Charest composed the soundtrack for the 2003 animated film The Triplets of Belleville (Les Triplettes de Belleville). The film's score garnered him a César Award for Best Music Written for a Film and the song "Belleville Rendez-vous" earned him an Academy Award nomination for Best Original Song in 2004. Charest, along with his then wife, vocalist Béatrice Bonifassi, performed "Belleville Rendez-vous" at the 76th Academy Awards ceremony — Maxime Morin played percussion on a bicycle during the live performance.

Charest has also composed music for television, theatre, and more than sixty commercials.

On October 22, 2013, Benoît Charest won the Félix in the category "Album of the year – original soundtrack" at the ADISQ Gala for his work on Mars et Avril. For the occasion, a limited edition of 300 vinyl records of the soundtrack was released, as a nod to the retro-futuristic look of the film.

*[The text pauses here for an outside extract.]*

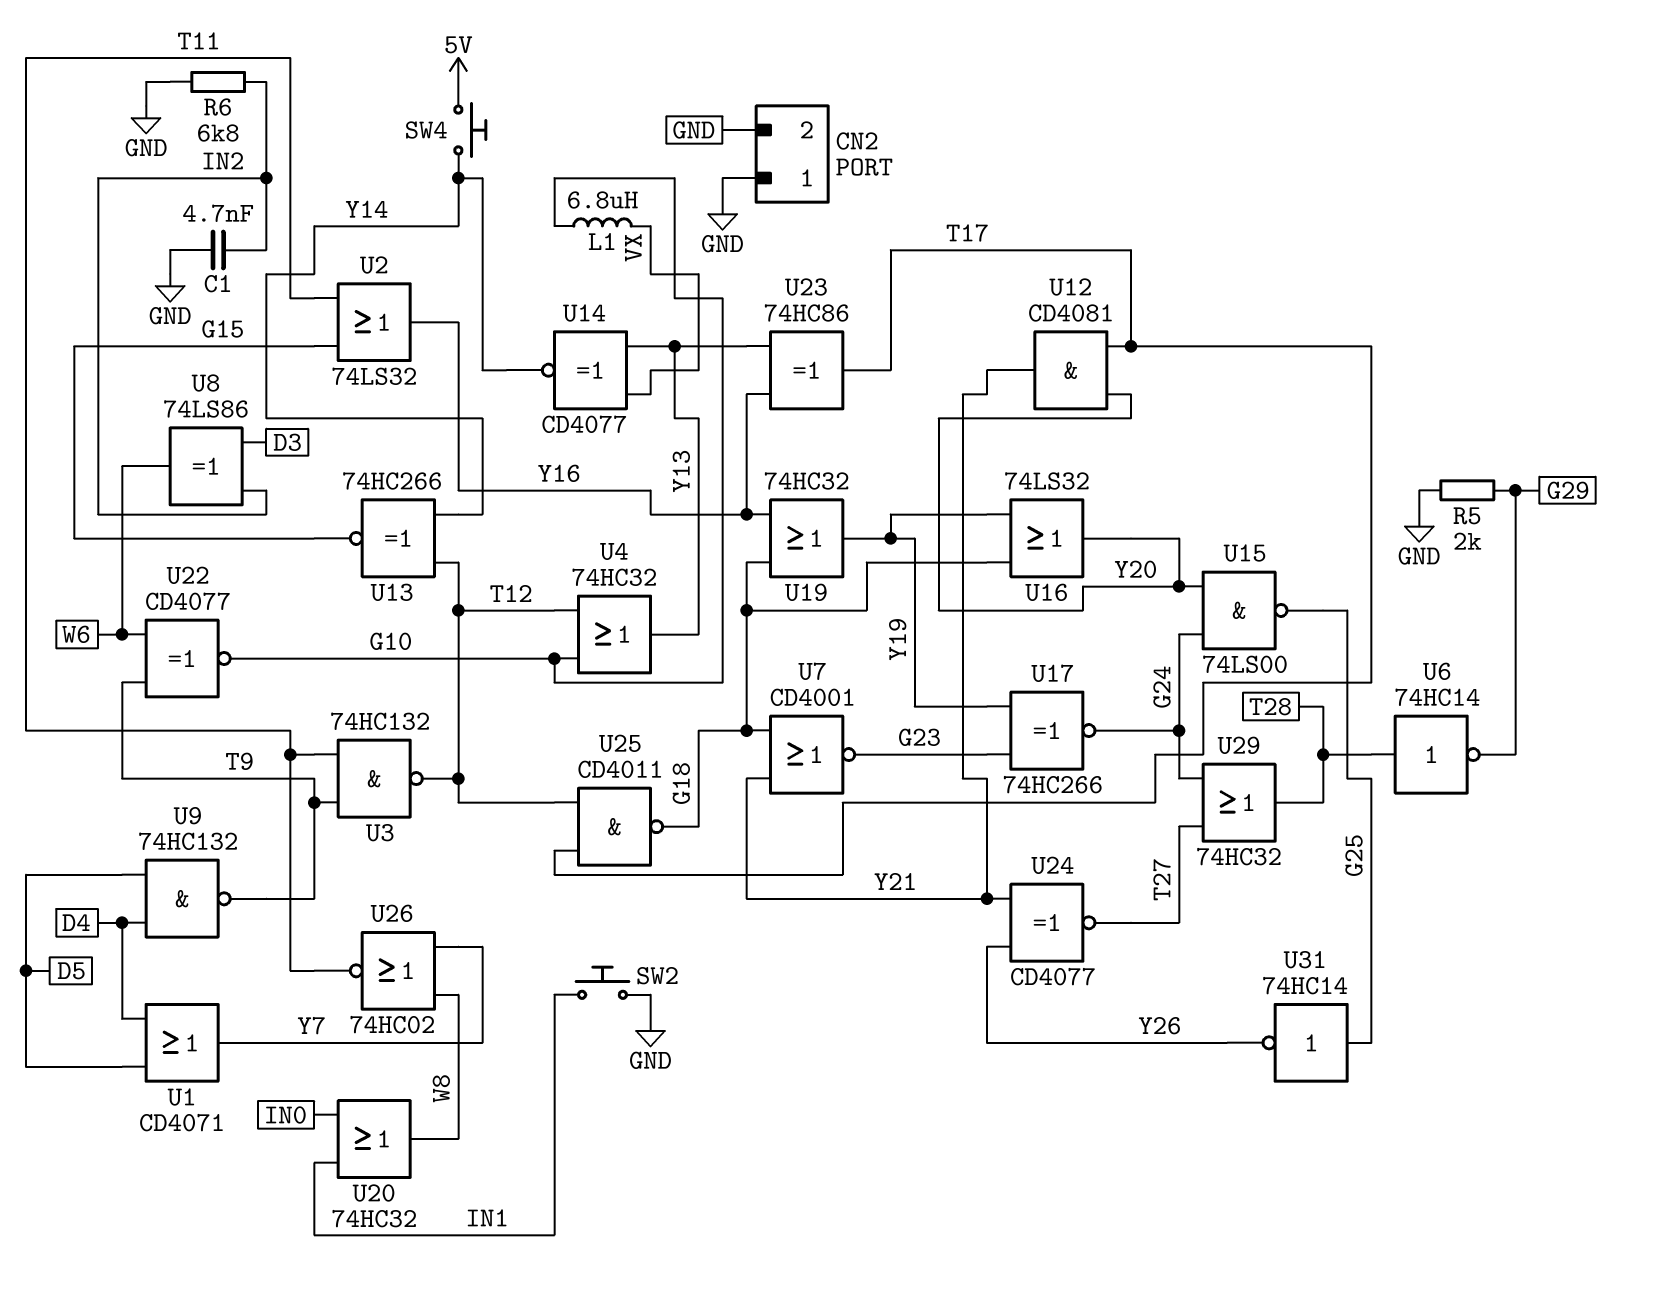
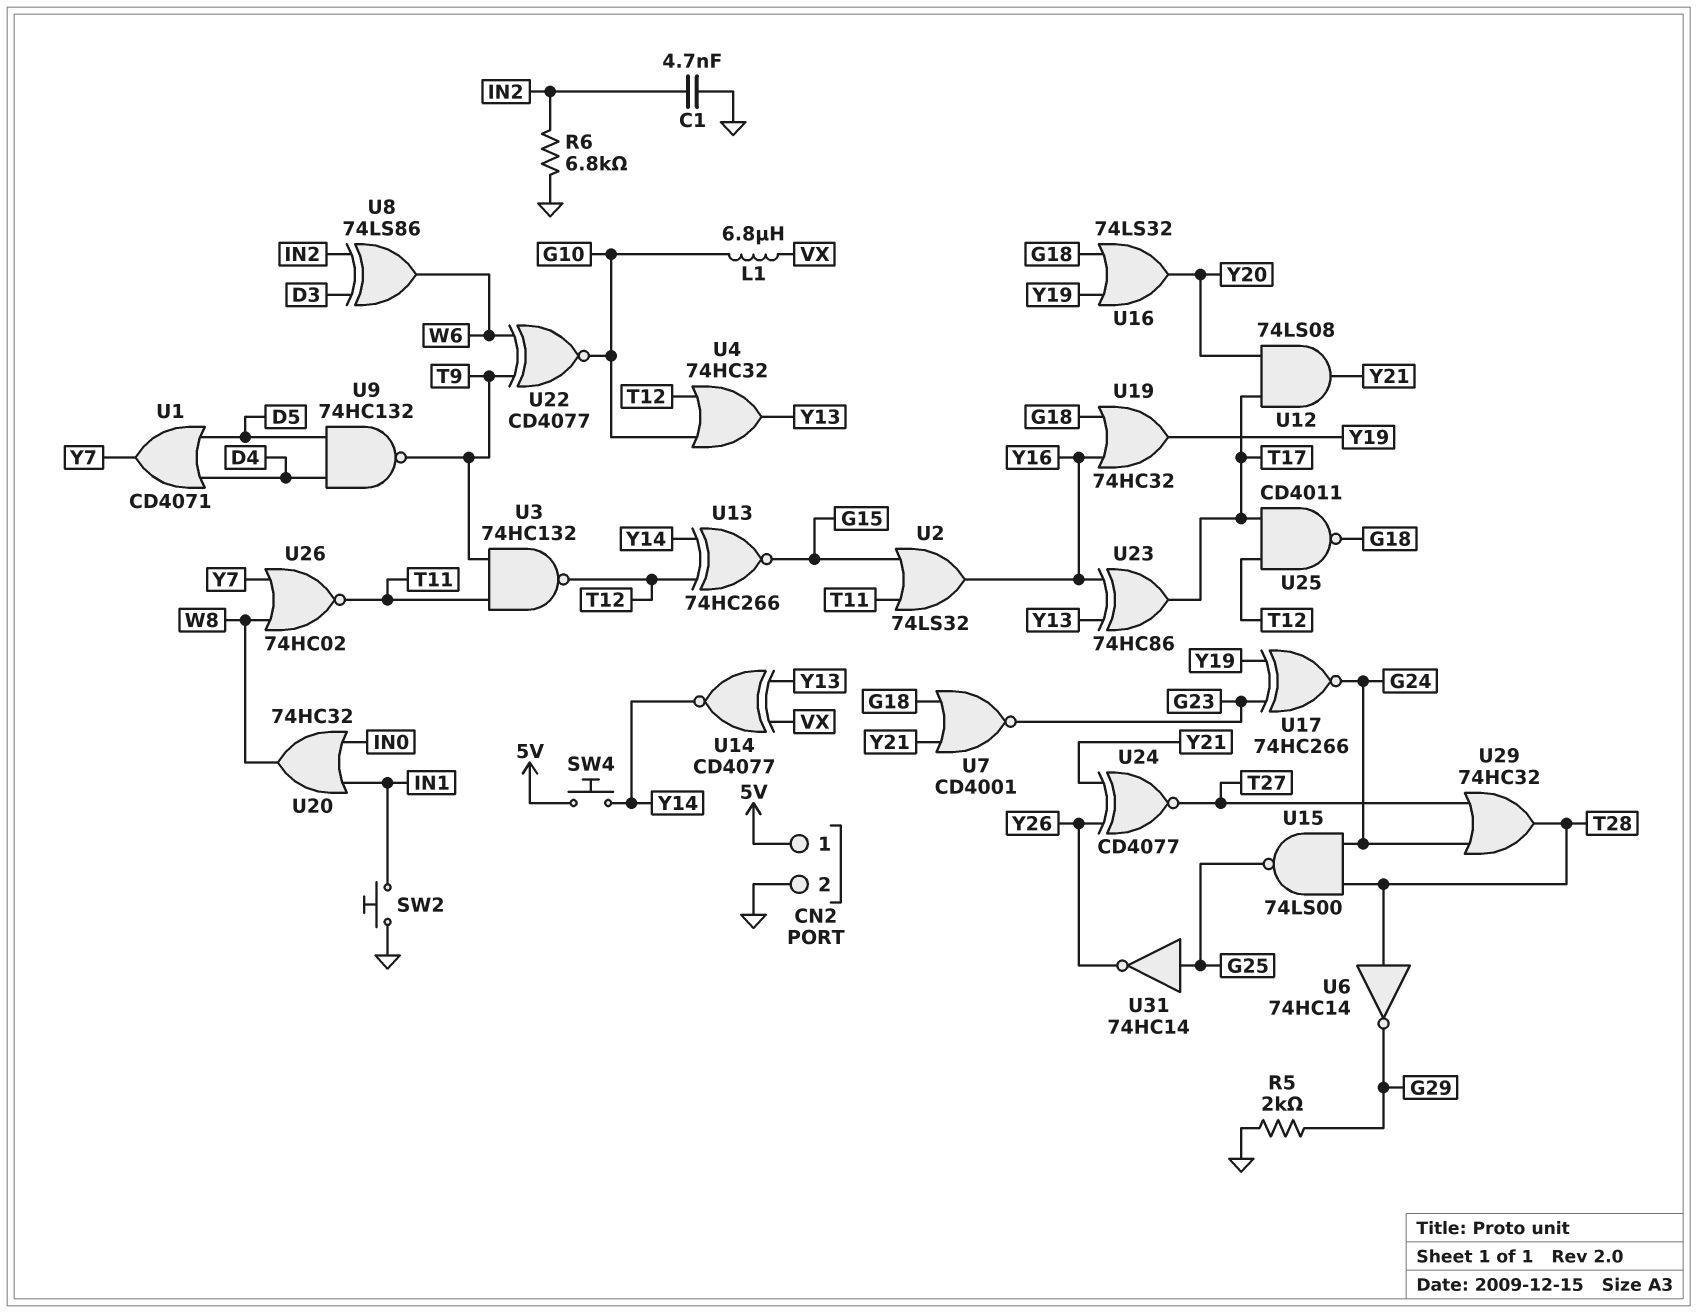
CN2 pin 1: GND -> 5V
U12: AND CD4081 (in T17, in Y20, out Y21) -> AND 74LS08 (in T17, in Y20, out Y21)
U15: NAND 74LS00 (in G24, in Y20, out G25) -> NAND 74LS00 (in G24, in T28, out G25)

== Selected filmography ==
- 1992: Montréal rétro
- 1999: Matroni and Me (Matroni et moi)
- 2000: Life After Love (La Vie après l'amour)
- 2000: The Secret Adventures of Jules Verne (TV series, 1 episode)
- 2003: The Triplets of Belleville (Les Triplettes de Belleville)
- 2006: Maxed Out: Hard Times, Easy Credit and the Era of Predatory Lenders (documentary)
- 2007: My Aunt Aline (Ma tante Aline)
- 2008: Adam's Wall
- 2009: Runaway (short)
- 2009: Polytechnique
- 2010: Route 132
- 2011: A Bottle in the Gaza Sea
- 2012: Upside Down
- 2012: Mars et Avril
- 2013: The Boy Who Smells Like Fish
- 2014: The Wanted 18
- 2015: Jonathan Strange & Mr Norrell (TV series, composed with Benoît Groulx)
- 2015: Paul à Québec
- 2017: Radius
- 2020: Imelda Trilogy
- 2022: The 12 Tasks of Imelda (Les 12 travaux d'Imelda)
- 2023: Victoire (La Cordonnière)

== Awards and nominations ==
Awards
- 2013: Félix in the category Album of the year – original soundtrack at the ADISQ Gala, Mars et Avril.
- 2004: César Award for Best Music Written for a Film, The Triplets of Belleville (Les Triplettes de Belleville).
- 2004: Los Angeles Film Critics Association Award for Best Music, The Triplets of Belleville (Les Triplettes de Belleville).
- 2004: Golden Star of the French Cinema Press for Achievement in music, The Triplets of Belleville (Les Triplettes de Belleville).
- 2004: Félix Award for Achievement in music, The Triplets of Belleville (Les Triplettes de Belleville).

Nominations
- 2013: Canadian Screen Awards and Jutra Awards for Achievement in music - Original score, Mars et Avril.
- 2013: Jutra Awards for Achievement in music - Original score, A Bottle in the Gaza Sea.
- 2005: Grammy Award nomination, The Triplets of Belleville (Les Triplettes de Belleville).
- 2004: Academy Award nomination, The Triplets of Belleville (Les Triplettes de Belleville).